Oeps, ik heb mijn online archiefje hier wel erg stiefmoederlijk behandeld. Bij deze: de verzamelde verhaaltjes voor dit godverdomde jaar dat al ver over de helft is.

1 januari

Inieuwjaarke zoete

ik vertaal even vrij:

Ik wens u dromen waar geen einde aan komt en de furieuze goesting om er enkele waar te maken. ik wens u toe om graag te zien wat graag gezien moet wordenen om te vergeten wat moet vergeten worden. ik wens u toe om te weerstaan-of nee doe maar- ik wens u toe om u te verzetten tegen het verzanden, de onverschilligheid, de negatieve deugden van onze tijd. Jacques Brel, nieuwjaar 1968.

❤️

3 januari

18 januari

Meer dan twee jaar geleden boog een vriendin zich met een soort huiverige fascinatie over haar computerscherm. Ik had een positieve test laten zien en prompt werd het onzichtbare gegoogeld. Het menselijke embryo ziet er in den beginne net uit alsof het nog eender wat kan worden. De wurmige kiem lijkt een standaard startpunt voor alle leven: mensen, eenden, bosratten, olifanten of antilopen. “Een peul”, besloot ze starend naar een anatomische doorsnede, “je hebt een peul in je buik.” Het ongeborene had een naam die een hele zwangerschap zou meegaan en langer, slechts onderbroken door de maanden waarin hij, bol geworden van de gewillige melk, lieflijk spekkie genoemd werd.
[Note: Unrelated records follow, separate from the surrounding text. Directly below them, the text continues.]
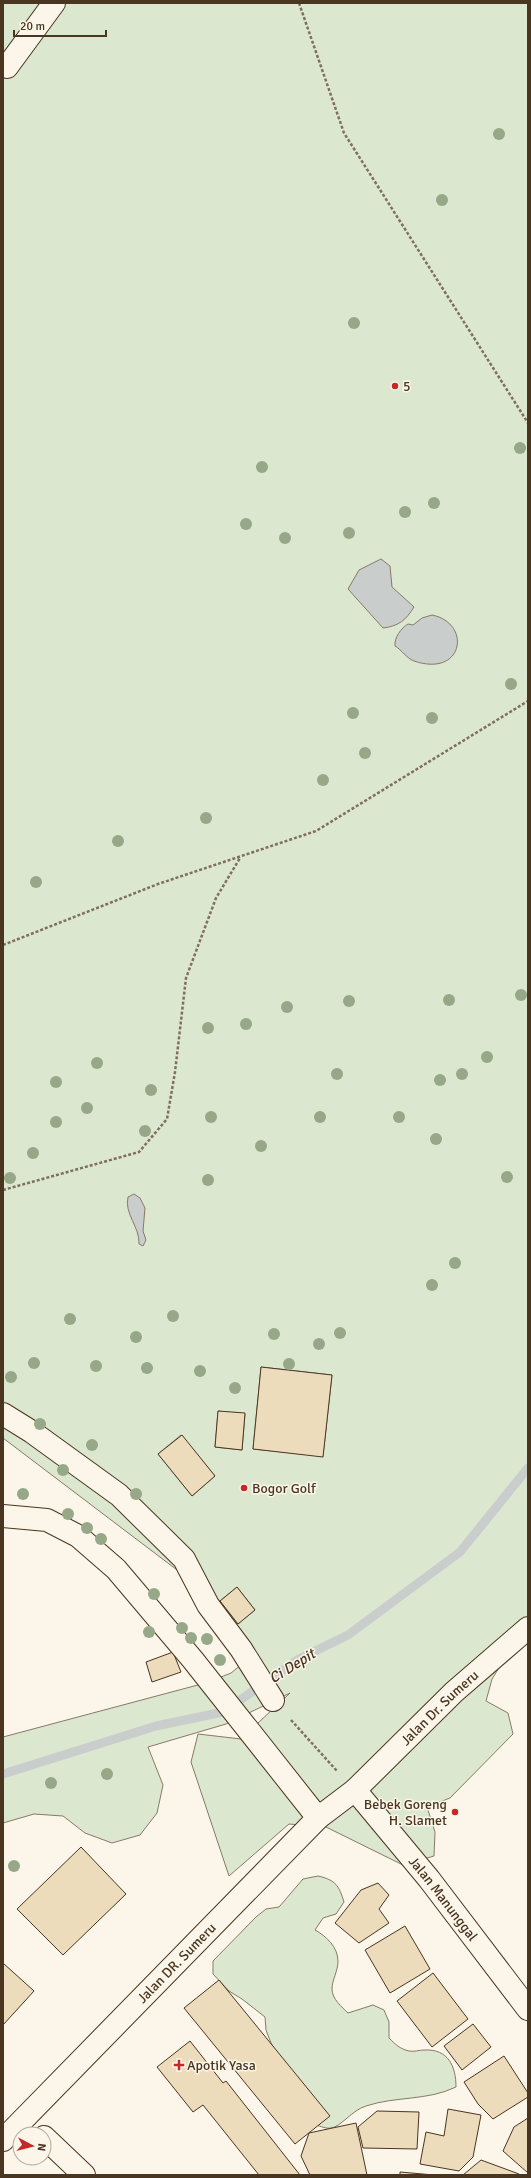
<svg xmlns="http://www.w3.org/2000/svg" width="531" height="2178" font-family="Signika,sans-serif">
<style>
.green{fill:#dce7d0;stroke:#887966;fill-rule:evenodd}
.water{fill:#c9cecd;stroke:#887966}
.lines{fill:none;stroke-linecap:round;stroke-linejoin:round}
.stream{stroke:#c9cecd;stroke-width:9}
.building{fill:#ecdcbc;stroke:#4a3520}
.minor-casing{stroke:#4a3520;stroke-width:24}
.major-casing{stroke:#4a3520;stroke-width:24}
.path{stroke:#7f6f5c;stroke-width:2.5;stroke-dasharray:3 2;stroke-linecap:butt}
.minor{stroke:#fbf6e9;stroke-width:22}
.major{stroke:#fbf6e9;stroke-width:22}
.tree{fill:#96a887}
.poi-dot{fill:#c62828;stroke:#fbf6e9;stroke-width:1.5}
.labels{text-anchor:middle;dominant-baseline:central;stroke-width:3;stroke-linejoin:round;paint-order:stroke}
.poi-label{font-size:14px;fill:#4a3520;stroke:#fbf6e9;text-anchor:start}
.street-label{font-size:14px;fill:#4a3520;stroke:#fbf6e9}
.water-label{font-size:15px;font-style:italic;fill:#4a3520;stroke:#fbf6e9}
</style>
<rect width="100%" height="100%" fill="#fbf6e9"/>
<path class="green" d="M 3,3 L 528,3 L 528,1642 L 507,1655 L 492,1679 L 486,1701 L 508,1713 L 513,1734 L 450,1798 L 427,1807 L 435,1832 L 434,1856 L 403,1865 L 326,1827 L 289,1824 L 229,1876 L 191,1762 L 198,1734 L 241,1739 L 290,1693 L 226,1724 L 148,1747 L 163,1785 L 157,1813 L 140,1835 L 112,1843 L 85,1833 L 63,1816 L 34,1814 L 3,1823 L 3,1737 L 209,1682 L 231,1673 L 252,1656 L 210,1595 L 3,1438 ZM 261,1367 L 332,1375 L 323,1456 L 253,1449 ZM 218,1411 L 245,1414 L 242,1450 L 215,1447 ZM 181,1435 L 215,1476 L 192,1496 L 158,1454 ZM 237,1587 L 255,1610 L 238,1624 L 220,1601 Z
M 318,1876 C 336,1880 339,1886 344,1902 L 336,1914 L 323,1918 L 315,1930 C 326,1936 338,1947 338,1961 C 338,1971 332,1980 332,1989 C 332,1999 342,2007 348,2013 L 373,2005 L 384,2010 L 389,2022 L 389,2038 C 395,2044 400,2049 409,2051 C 414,2052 419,2050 425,2050 C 448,2049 456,2066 456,2087 C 427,2101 396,2096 366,2106 C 352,2110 341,2127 331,2128 C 326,2129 320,2126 316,2125 L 271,2043 L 266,2030 L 265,2017 L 242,1999 L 229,1991 L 213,1974 L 213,1961 L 256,1917 L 266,1909 L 279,1907 L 303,1879 Z"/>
<path class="water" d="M 381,559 L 390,566 L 392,587 L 414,607 C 406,620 399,626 383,628 L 348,589 L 359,570 Z
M 432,615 C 472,623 464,678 414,661 C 406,658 402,650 395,646 C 394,638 401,628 408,624 L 413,625 L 422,618 Z
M 134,1194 L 140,1198 L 145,1208 L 143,1231 L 146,1240 L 143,1246 L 139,1244 C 140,1227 124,1214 128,1197 Z"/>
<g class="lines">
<path class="stream" d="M 3,1774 L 156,1726 L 223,1712 L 299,1659 L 348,1635 L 460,1552 L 528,1468"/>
</g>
<path class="building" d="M 261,1367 L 332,1375 L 323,1457 L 253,1449 Z
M 218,1411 L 245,1413 L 242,1450 L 215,1447 Z
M 182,1435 L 215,1476 L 192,1496 L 158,1454 Z
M 237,1587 L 255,1610 L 238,1624 L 220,1601 Z
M 173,1652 L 181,1672 L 152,1682 L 146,1662 Z
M 81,1847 L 126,1894 L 63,1955 L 17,1909 Z
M 378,1883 L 389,1895 L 379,1909 L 389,1923 L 359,1943 L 335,1923 L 361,1890 Z
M 405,1926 L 430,1969 L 390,1993 L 365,1950 Z
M 3,1963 L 34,1991 L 3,2025 Z
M 433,1973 L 468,2019 L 432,2047 L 397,2001 Z
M 219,1980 L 330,2116 L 295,2144 L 184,2008 Z
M 473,2024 L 491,2047 L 462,2070 L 444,2046 Z
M 190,2041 L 223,2083 L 226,2081 L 300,2175 L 259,2175 L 203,2105 L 193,2112 L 157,2067 Z
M 504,2056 L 528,2093 L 528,2097 L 493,2119 L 478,2104 L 464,2082 Z
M 448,2109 L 481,2115 L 473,2157 L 459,2171 L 420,2164 L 426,2132 L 444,2136 Z
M 377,2111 L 419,2112 L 417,2149 L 363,2148 L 358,2127 Z
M 528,2118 L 528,2173 L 503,2151 L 514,2127 Z
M 356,2123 L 367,2175 L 310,2175 L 301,2156 L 309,2133 Z
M 481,2160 L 519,2174 L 519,2175 L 463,2175 Z
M 400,2172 L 434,2175 L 400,2175 Z"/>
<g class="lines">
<defs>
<g id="minor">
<path d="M 7,67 L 54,3"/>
<path d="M 3,1414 L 32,1432 L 119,1495 L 184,1559 L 208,1605 L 241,1649 L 273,1700"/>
<path d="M 3,1516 L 47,1520 L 78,1536 L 116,1569 L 193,1660 L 318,1818"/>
<path id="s1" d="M 355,1790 L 429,1879 L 528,2009"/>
<path d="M 44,2137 L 84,2175"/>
</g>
<g id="major">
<path id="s2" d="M 3,2140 L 318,1818 L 355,1790 L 454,1692 L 528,1628"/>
</g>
</defs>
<use href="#minor" class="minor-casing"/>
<use href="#major" class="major-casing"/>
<path class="path" d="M 299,3 L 344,133 L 528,423
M 3,945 L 158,884 L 316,831 L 528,701
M 3,1190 L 139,1152 L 167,1119 L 175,1072 L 186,978 L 216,898 L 240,858
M 291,1720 L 337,1771"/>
<use href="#minor" class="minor"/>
<use href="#major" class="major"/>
</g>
<g class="tree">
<circle cx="499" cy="134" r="6"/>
<circle cx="442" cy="200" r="6"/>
<circle cx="354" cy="323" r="6"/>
<circle cx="520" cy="448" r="6"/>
<circle cx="262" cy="467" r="6"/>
<circle cx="434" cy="503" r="6"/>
<circle cx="405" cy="512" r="6"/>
<circle cx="246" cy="524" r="6"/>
<circle cx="349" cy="533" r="6"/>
<circle cx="285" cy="538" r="6"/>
<circle cx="511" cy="684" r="6"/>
<circle cx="353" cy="713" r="6"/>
<circle cx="432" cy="718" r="6"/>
<circle cx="365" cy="753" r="6"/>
<circle cx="323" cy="780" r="6"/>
<circle cx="206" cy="818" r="6"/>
<circle cx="118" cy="841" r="6"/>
<circle cx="36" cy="882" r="6"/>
<circle cx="521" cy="995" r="6"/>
<circle cx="449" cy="1000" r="6"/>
<circle cx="349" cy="1001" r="6"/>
<circle cx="287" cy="1007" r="6"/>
<circle cx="246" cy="1024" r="6"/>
<circle cx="208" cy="1028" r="6"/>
<circle cx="487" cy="1057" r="6"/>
<circle cx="97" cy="1063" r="6"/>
<circle cx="337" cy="1074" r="6"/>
<circle cx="462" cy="1074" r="6"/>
<circle cx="440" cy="1080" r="6"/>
<circle cx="56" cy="1082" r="6"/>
<circle cx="151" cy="1090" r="6"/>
<circle cx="87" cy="1108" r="6"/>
<circle cx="211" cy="1117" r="6"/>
<circle cx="320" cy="1117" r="6"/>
<circle cx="399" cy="1117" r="6"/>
<circle cx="56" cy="1122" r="6"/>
<circle cx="145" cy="1131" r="6"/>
<circle cx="436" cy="1139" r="6"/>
<circle cx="261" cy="1146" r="6"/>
<circle cx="33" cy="1153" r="6"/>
<circle cx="507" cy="1177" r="6"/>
<circle cx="10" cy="1178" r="6"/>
<circle cx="208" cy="1180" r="6"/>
<circle cx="455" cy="1263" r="6"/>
<circle cx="432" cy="1285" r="6"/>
<circle cx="173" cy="1316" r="6"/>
<circle cx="70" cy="1319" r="6"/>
<circle cx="340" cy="1333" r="6"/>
<circle cx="274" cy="1334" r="6"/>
<circle cx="136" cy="1337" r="6"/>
<circle cx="319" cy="1344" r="6"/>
<circle cx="34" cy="1363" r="6"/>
<circle cx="289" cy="1364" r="6"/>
<circle cx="96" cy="1366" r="6"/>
<circle cx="147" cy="1368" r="6"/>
<circle cx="200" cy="1371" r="6"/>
<circle cx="11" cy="1377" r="6"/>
<circle cx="235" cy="1388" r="6"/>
<circle cx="40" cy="1424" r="6"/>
<circle cx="92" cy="1445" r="6"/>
<circle cx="63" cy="1470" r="6"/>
<circle cx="23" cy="1494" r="6"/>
<circle cx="136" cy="1494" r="6"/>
<circle cx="68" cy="1514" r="6"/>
<circle cx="87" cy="1528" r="6"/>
<circle cx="101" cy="1539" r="6"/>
<circle cx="154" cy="1594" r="6"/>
<circle cx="182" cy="1628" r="6"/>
<circle cx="149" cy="1632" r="6"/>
<circle cx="191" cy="1638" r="6"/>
<circle cx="207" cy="1639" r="6"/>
<circle cx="220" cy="1660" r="6"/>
<circle cx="107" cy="1774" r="6"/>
<circle cx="51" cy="1783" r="6"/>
<circle cx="14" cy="1866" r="6"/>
</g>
<g class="poi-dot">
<circle cx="395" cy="386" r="4"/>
<circle cx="244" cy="1488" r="4"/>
<circle cx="455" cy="1812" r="4"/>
<path d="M177 2059h4v4h4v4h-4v4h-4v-4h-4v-4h4z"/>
</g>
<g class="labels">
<g class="poi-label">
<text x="403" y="386">5</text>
<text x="252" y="1488">Bogor Golf</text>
<text x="447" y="1804" text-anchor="end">Bebek Goreng<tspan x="447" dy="16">H. Slamet</tspan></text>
<text x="187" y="2065">Apotik Yasa</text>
</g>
<g class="street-label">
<text stroke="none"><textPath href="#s2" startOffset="615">Jalan Dr. Sumeru</textPath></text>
<text stroke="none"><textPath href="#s1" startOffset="140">Jalan Manunggal</textPath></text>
<text stroke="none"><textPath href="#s2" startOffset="248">Jalan DR. Sumeru</textPath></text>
</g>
<g class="water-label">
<text transform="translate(292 1666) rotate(-32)">Ci Depit</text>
</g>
</g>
<rect width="531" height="2178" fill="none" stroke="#4a3520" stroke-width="8"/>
<g transform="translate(32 2146) rotate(97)"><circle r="19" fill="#fbf6e9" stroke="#b4a999"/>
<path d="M0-3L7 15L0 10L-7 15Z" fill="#c62828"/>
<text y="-6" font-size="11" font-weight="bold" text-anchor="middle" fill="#4a3520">N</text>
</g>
<path d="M14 30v6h92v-6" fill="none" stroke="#4a3520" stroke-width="2"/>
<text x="20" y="30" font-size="12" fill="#4a3520" stroke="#fbf6e9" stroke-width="3" paint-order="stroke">20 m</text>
</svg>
Het peultje is intussen net geen anderhalf en loopt steeds sneller. Peuters bestaan vooral uit hoofd. De beweging lijkt daar te vertrekken. De rest van het lijfje wordt meegesleurd en moet het gevaarte in balans houden. Het kind sloopt zich een weg door het huis. Met een frons van concentratie test hij het effect uit van zijn handjes. Duwen, trekken, scheuren, gooien. Handjes in de havermout, het zaakje uitsmeren op de tafel of de kom over je hoofd uitkappen. Duizend keer kijken of de schakelaar nog hetzelfde doet.


Hij begint ook werktuigen te gebruiken. Het voelt alsof hij prehistorische stadia doorloopt. Ik zag eens een reportage over kraaiachtigen, die het probleemoplossend vermogen van zevenjarigen hebben. Een zwarte kauw liet walnoten van grote hoogte op een kruispunt vallen, om vervolgens met groen licht over te steken en de platgereden noten van het zebrapad te eten. Het peultje eist een lepel om mandarijnen mee te eten. Test uit wat er allemaal in een wc-rolletje past. Haalt een potlood peinzend over een papier. Ik zie hem plots verrukt in de weer met een slingerende schaar, waar hij snel op gaat liggen als hij me ziet komen. Bittere tranen van frustratie als ik het ding ontfutsel. Wanneer ik even later niet oplet bij het telefoneren ligt bij het inhaken elk voorwerp dat we ooit bezeten hebben op de grond.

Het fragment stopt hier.